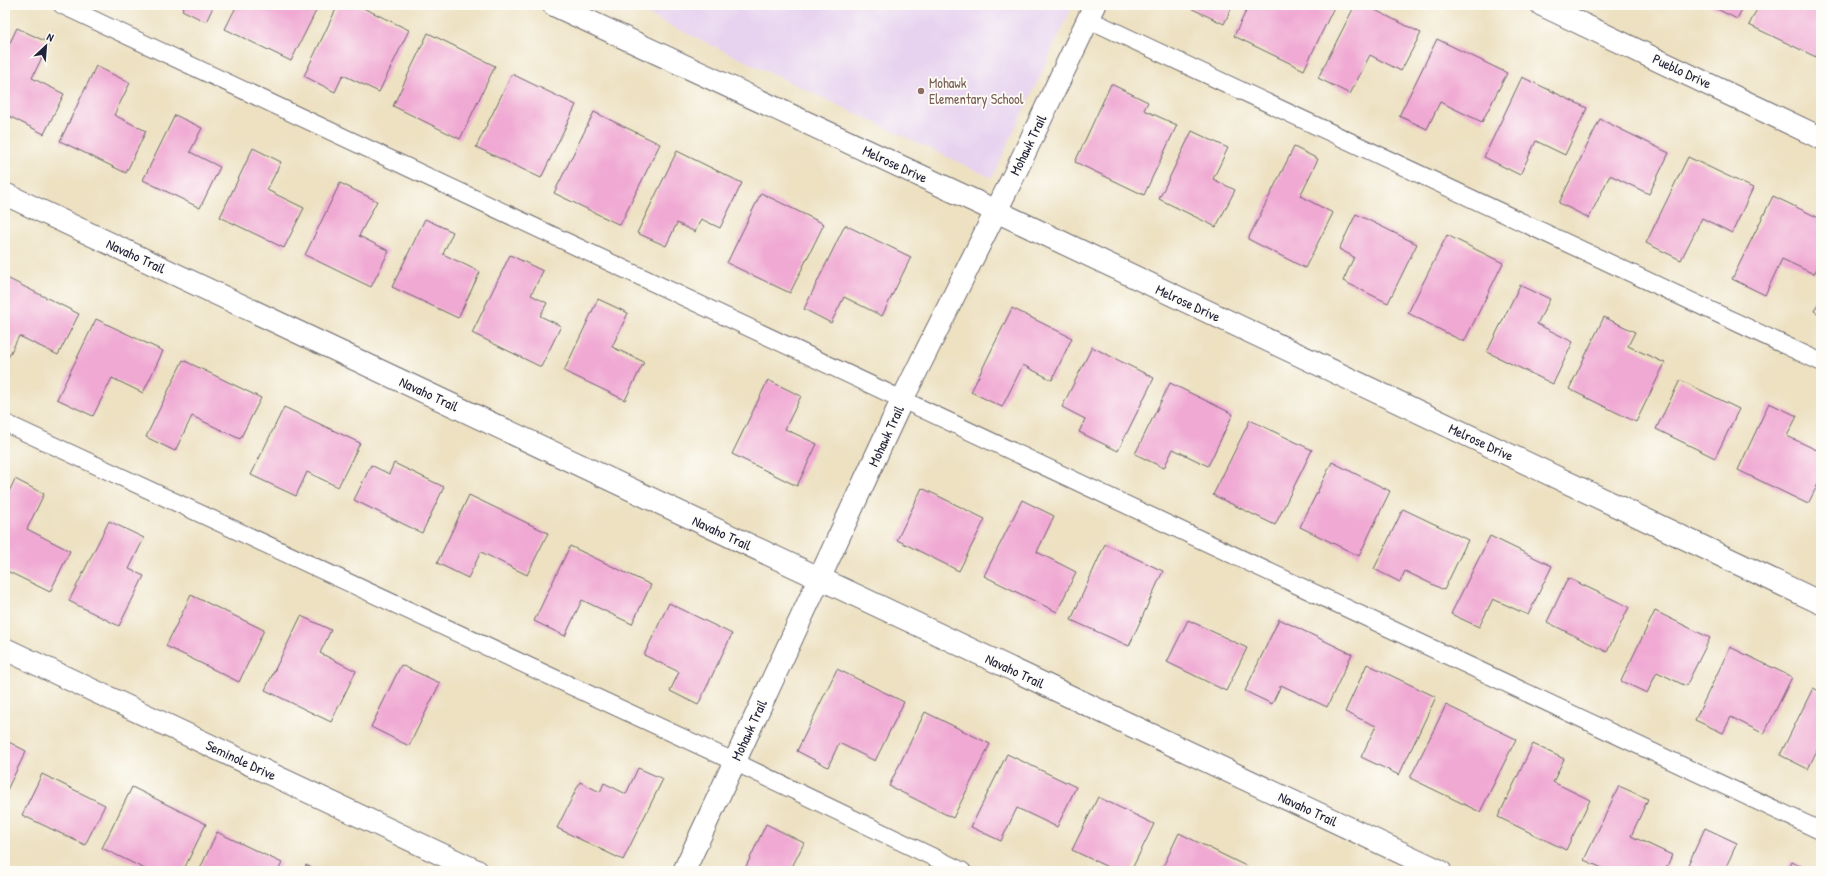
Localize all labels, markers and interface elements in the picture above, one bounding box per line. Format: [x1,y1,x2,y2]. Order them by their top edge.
north arrow [26,26,66,66]
text: N [45,29,56,45]
street label: Pueblo Drive [1650,49,1715,93]
place label: Mohawk Elementary School [929,73,1024,109]
marker: Mohawk Elementary School [916,86,926,96]
street label: Mohawk Trail [1005,111,1050,178]
street label: Melrose Drive [860,140,931,187]
street label: Navaho Trail [104,234,169,278]
street label: Melrose Drive [1153,279,1224,326]
street label: Navaho Trail [397,372,462,416]
street label: Mohawk Trail [863,402,908,469]
street label: Melrose Drive [1446,418,1517,465]
street label: Navaho Trail [690,511,755,555]
street label: Navaho Trail [983,649,1048,693]
street label: Mohawk Trail [726,696,771,763]
street label: Seminole Drive [203,735,280,784]
street label: Navaho Trail [1276,787,1341,831]

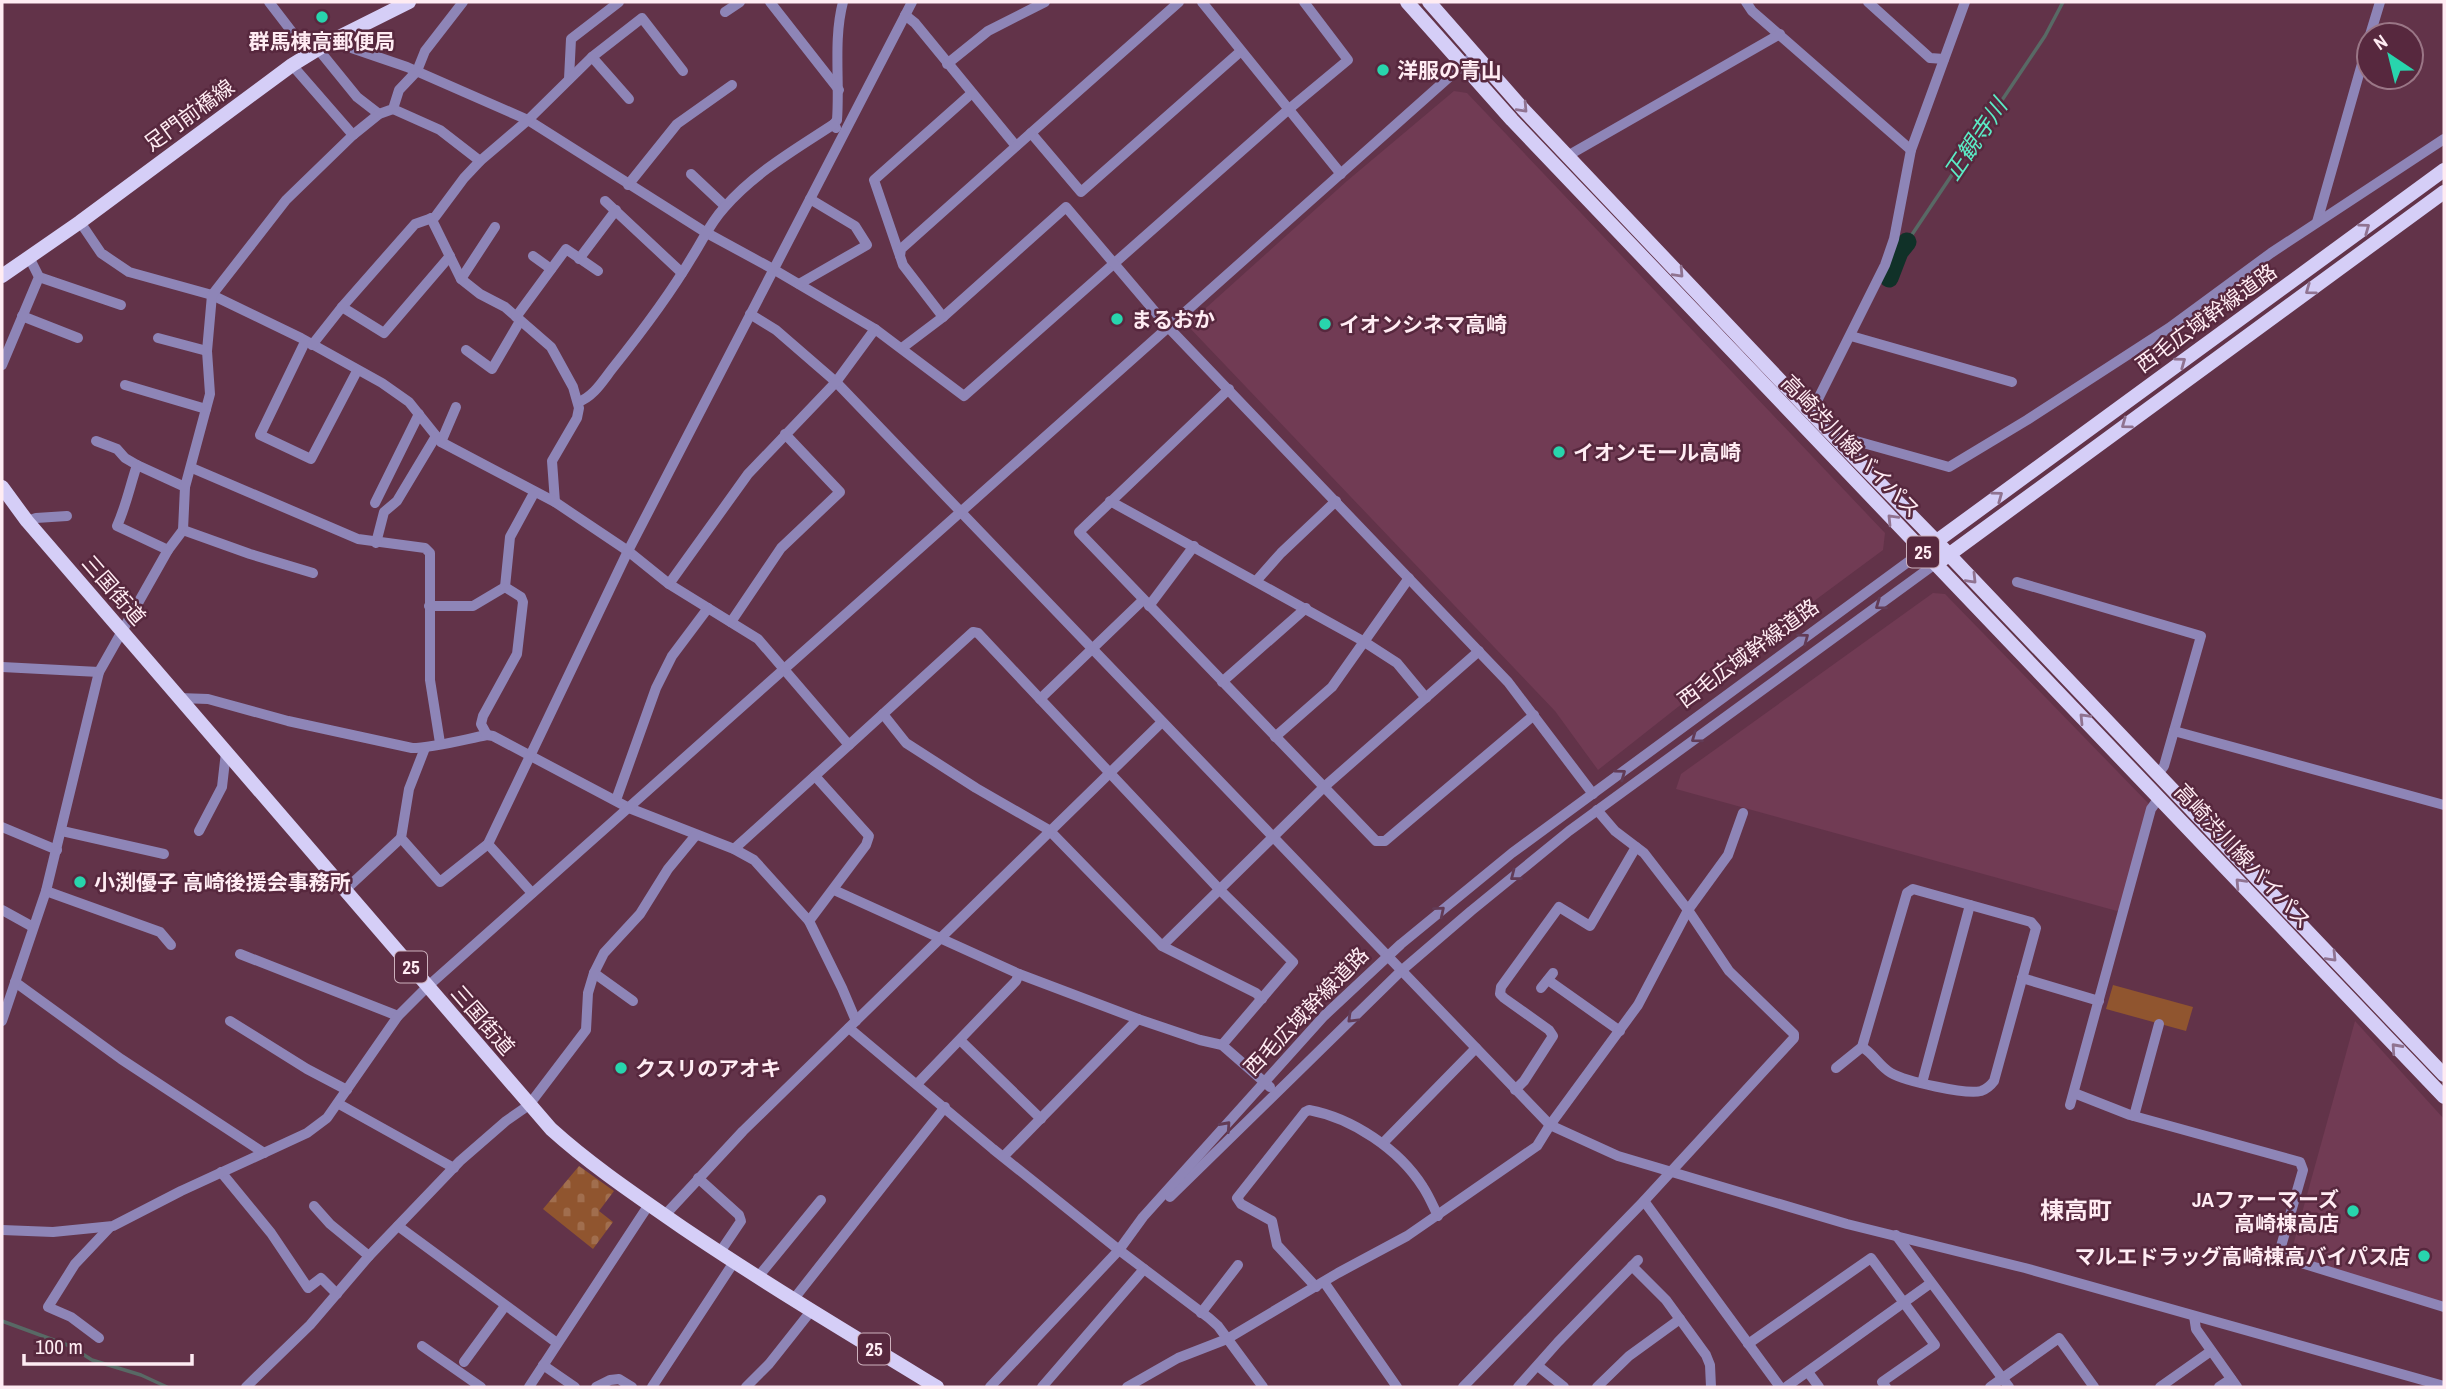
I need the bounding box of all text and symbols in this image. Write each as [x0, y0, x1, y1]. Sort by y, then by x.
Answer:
marker: 群馬棟高郵便局 [314, 9, 330, 25]
north arrow [2355, 21, 2425, 91]
place label: 群馬棟高郵便局 [249, 27, 396, 56]
text: N [2368, 28, 2392, 56]
place label: 洋服の青山 [1397, 56, 1502, 85]
marker: 洋服の青山 [1375, 62, 1391, 78]
street label: 足門前橋線 [138, 72, 240, 158]
water label: 正観寺川 [1936, 90, 2015, 186]
one-way arrow [1514, 100, 1527, 113]
one-way arrow [2357, 224, 2370, 236]
street label: 西毛広域幹線道路 [2130, 257, 2282, 379]
one-way arrow [1671, 265, 1684, 278]
one-way arrow [2305, 282, 2318, 294]
place label: まるおか [1131, 305, 1215, 334]
place label: イオンシネマ高崎 [1339, 310, 1507, 339]
marker: まるおか [1109, 311, 1125, 327]
marker: イオンシネマ高崎 [1317, 316, 1333, 332]
one-way arrow [2174, 358, 2186, 370]
street label: 高崎渋川線バイパス [1775, 368, 1927, 524]
one-way arrow [2121, 416, 2134, 428]
place label: イオンモール高崎 [1573, 438, 1741, 467]
marker: イオンモール高崎 [1551, 444, 1567, 460]
one-way arrow [1990, 492, 2003, 505]
one-way arrow [1888, 514, 1900, 527]
road number: 25 [1907, 537, 1939, 568]
street label: 三国街道 [76, 549, 152, 631]
one-way arrow [1964, 571, 1977, 584]
street label: 西毛広域幹線道路 [1672, 592, 1824, 714]
one-way arrow [1875, 597, 1888, 609]
one-way arrow [1796, 634, 1809, 647]
one-way arrow [2080, 713, 2093, 726]
one-way arrow [1691, 730, 1704, 742]
one-way arrow [1613, 769, 1626, 782]
street label: 高崎渋川線バイパス [2168, 777, 2318, 935]
one-way arrow [1510, 867, 1523, 880]
place label: 小渕優子 高崎後援会事務所 [94, 868, 351, 897]
marker: 小渕優子 高崎後援会事務所 [72, 874, 88, 890]
one-way arrow [2236, 878, 2248, 891]
one-way arrow [1431, 907, 1444, 919]
street label: 西毛広域幹線道路 [1237, 941, 1375, 1081]
one-way arrow [2323, 949, 2336, 962]
road number: 25 [395, 951, 427, 982]
street label: 三国街道 [445, 979, 521, 1061]
one-way arrow [1347, 1010, 1360, 1023]
one-way arrow [2392, 1043, 2405, 1056]
place label: クスリのアオキ [635, 1054, 781, 1083]
marker: クスリのアオキ [613, 1060, 629, 1076]
one-way arrow [1218, 1121, 1231, 1134]
place label: JAファーマーズ 高崎棟高店 [2192, 1185, 2339, 1238]
district label: 棟高町 [2040, 1194, 2112, 1226]
marker: JAファーマーズ 高崎棟高店 [2345, 1203, 2361, 1219]
place label: マルエドラッグ高崎棟高バイパス店 [2074, 1242, 2410, 1271]
marker: マルエドラッグ高崎棟高バイパス店 [2416, 1248, 2432, 1264]
scale bar [24, 1322, 192, 1366]
text: 100 m [35, 1332, 83, 1361]
road number: 25 [858, 1334, 890, 1364]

● TASK OBJECTIVE
Copy exactly what appears in the entries, beginning with the first line and ending with the line that has "I need the bounding", but not the pictures.

● ANSWER TO THIS PROBLEM
Localize all labels, markers and interface elements in the picture above, one bounding box per line. Format: [x1,y1,x2,y2]. Order them by their top edge.
north arrow [26,26,66,66]
text: N [45,29,56,45]
street label: Pueblo Drive [1650,49,1715,93]
place label: Mohawk Elementary School [929,73,1024,109]
marker: Mohawk Elementary School [916,86,926,96]
street label: Mohawk Trail [1005,111,1050,178]
street label: Melrose Drive [860,140,931,187]
street label: Navaho Trail [104,234,169,278]
street label: Melrose Drive [1153,279,1224,326]
street label: Navaho Trail [397,372,462,416]
street label: Mohawk Trail [863,402,908,469]
street label: Melrose Drive [1446,418,1517,465]
street label: Navaho Trail [690,511,755,555]
street label: Navaho Trail [983,649,1048,693]
street label: Mohawk Trail [726,696,771,763]
street label: Seminole Drive [203,735,280,784]
street label: Navaho Trail [1276,787,1341,831]

I need the bounding box of all text and symbols in this image. Write each as [x0, y0, x1, y1]. Sort by y, then by x.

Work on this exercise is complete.